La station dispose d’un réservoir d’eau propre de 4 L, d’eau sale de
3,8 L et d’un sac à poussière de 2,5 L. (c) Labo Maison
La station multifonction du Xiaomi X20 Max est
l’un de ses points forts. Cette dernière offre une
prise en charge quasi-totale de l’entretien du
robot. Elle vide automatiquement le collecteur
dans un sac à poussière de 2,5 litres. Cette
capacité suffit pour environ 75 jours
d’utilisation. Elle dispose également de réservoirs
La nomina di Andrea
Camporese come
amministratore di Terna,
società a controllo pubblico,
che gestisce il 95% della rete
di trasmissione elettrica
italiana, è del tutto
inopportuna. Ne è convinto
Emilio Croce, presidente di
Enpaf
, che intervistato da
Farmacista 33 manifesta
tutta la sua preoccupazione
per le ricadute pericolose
***
- _TASK PROMPT_
From the records above, extract everything verbatim.

- _EXERCISE RESPONSE_
La station dispose d’un réservoir d’eau propre de 4 L, d’eau sale de
3,8 L et d’un sac à poussière de 2,5 L. (c) Labo Maison
La station multifonction du Xiaomi X20 Max est
l’un de ses points forts. Cette dernière offre une
prise en charge quasi-totale de l’entretien du
robot. Elle vide automatiquement le collecteur
dans un sac à poussière de 2,5 litres. Cette
capacité suffit pour environ 75 jours
d’utilisation. Elle dispose également de réservoirs
La nomina di Andrea
Camporese come
amministratore di Terna,
società a controllo pubblico,
che gestisce il 95% della rete
di trasmissione elettrica
italiana, è del tutto
inopportuna. Ne è convinto
Emilio Croce, presidente di
Enpaf
, che intervistato da
Farmacista 33 manifesta
tutta la sua preoccupazione
per le ricadute pericolose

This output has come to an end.